The many man-crushes of Bob Woodward

The veteran journalist's secret to getting White House access? Unrestrained flattery

Published October 2, 2010 2:01PM (EDT)

Politico had a piece the other day exploring the nature of Bob Woodward's "magic" as a journalist. High-ranking government officials want to give him good information because of his mystique, according to the piece, and this "effect is said to be especially vivid when he invites sources into his Georgetown dining room."

We've now had a chance to read "Obama's Wars," and there's another reason Woodward gets the access he does: The same flattery he uses in his Georgetown dining room extends into the pages of his book.

The defining characteristic of "Obama's Wars" is its adulation of establishment figures -- particularly in the military and intelligence establishments. Woodward's portraits of government officials typically involve haphazard deployment of praise words and résumé porn. If you're in government and you were a Rhodes scholar, tell Bob Woodward. He's going to put that in his book.

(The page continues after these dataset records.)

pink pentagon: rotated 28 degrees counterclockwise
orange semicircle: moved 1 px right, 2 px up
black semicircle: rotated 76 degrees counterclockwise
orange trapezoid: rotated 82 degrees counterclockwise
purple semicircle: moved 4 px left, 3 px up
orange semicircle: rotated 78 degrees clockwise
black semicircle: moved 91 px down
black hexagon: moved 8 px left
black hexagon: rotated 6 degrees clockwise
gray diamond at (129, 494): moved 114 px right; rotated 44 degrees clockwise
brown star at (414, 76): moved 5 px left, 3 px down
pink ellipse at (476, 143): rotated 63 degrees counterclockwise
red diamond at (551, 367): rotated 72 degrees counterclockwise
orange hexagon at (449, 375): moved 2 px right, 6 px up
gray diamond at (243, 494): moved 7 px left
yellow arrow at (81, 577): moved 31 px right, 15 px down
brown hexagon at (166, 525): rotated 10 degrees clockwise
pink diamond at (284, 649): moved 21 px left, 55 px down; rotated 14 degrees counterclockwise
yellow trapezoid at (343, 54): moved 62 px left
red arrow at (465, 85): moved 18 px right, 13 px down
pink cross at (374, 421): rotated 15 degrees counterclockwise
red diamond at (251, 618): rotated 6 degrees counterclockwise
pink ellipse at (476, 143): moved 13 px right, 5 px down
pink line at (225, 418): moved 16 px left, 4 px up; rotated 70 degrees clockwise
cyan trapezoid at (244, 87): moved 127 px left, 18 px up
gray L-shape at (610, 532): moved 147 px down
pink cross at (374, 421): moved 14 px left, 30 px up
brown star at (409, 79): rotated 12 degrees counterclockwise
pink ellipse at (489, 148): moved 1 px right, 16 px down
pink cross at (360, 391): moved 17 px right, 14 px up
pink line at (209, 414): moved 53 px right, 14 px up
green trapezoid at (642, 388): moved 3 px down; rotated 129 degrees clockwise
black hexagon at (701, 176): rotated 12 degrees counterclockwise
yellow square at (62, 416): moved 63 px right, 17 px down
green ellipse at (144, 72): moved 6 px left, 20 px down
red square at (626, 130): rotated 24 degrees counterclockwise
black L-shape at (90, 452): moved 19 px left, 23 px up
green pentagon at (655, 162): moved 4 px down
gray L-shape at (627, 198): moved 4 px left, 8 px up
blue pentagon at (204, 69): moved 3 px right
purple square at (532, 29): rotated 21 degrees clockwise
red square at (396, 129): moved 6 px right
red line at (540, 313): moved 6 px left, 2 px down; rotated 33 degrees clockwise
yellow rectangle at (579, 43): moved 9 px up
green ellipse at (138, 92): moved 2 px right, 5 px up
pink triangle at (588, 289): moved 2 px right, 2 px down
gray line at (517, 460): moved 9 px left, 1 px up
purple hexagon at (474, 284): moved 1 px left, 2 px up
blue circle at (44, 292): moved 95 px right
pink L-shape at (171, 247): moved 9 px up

At times he seems to run out of ideas. Gen. Stanley McChrystal, for example, "worked harder than anyone," while Gen. David Petraeus "put other workaholics to shame." 

Here's a survey of Woodward's biggest crushes, culminating in his paean to Petraeus, whom he has known since 1990.

Bush CIA Director Michael Hayden:

Able to think and talk about 20 percent faster than most people, Hayden seemed to have an edge in any debate. 

Gen. Stanley McChrystal:

McChrystal was already a legend within the Joint Staff. He worked harder than anyone, fixing problems rather than complaining about them. He was open-minded and carried out all requests and orders seamlessly. He skipped lunch, staying at his desk and munching instead from a plastic container of large, salt-encrusted Bavarian pretzels.

Ambassador Karl Eikenberry

He had graduated from West Point a year before Petraeus. Fluent in Chinese, he had a hard-charging reputation. Serving under him was like an apprenticeship with a pirate captain, according to former junior officers.

 United Nations Ambassador Susan Rice:

A former Rhodes Scholar who was a top Obama foreign policy adviser during the 2008 campaign, Rice had been something of a prodigy in Bill Clinton's administration, serving at 33 years old as the assistant secretary of state for African affairs.

Gen. David Petraeus:

Petraeus had almost redefined the notion of warfare, authoring the new Counterinsurgency Field Manual and implementing it in Iraq. ... A new kind of soldier in the Petraeus mold had to be a social worker, urban planner, anthropologist and psychologist.

Perhaps no general in America had been held in such near-universal esteem since General Dwight David Eisenhower after victory in World War II. Young-looking with his neatly parted brown hair, Petraeus could pass for a 35-year-old. He had few hobbies--no fishing, no hunting, no golf. When he jogged, it was "'physical training." He could run five miles in about 30 minutes. A solid pace put him in a good mood and helped with sleep. "I prefer running to Ambien," he had said. When he read a book, it was often about a renowned general. He had a Ph.D. from Princeton, finishing the course work in double time, just two years. When his 92-year-old father died in the summer of 2008, Petraeus did not attend the funeral but stayed in Iraq to oversee the war.

He put other workaholics to shame, monitoring military business and his personal e-mail day and night. His new office on the second floor of the Central Command headquarters in Tampa, Florida, made the bridge of Starship Enterprise seem modest ...

The Iraqis called him "King David." Some on his staff called him "The Legend of lraq." Colleagues believed that Petraeus was so competitive that he preferred fighting a war when the odds were against him, even with both hands tied behind his back, so that his eventual victory would be all the greater.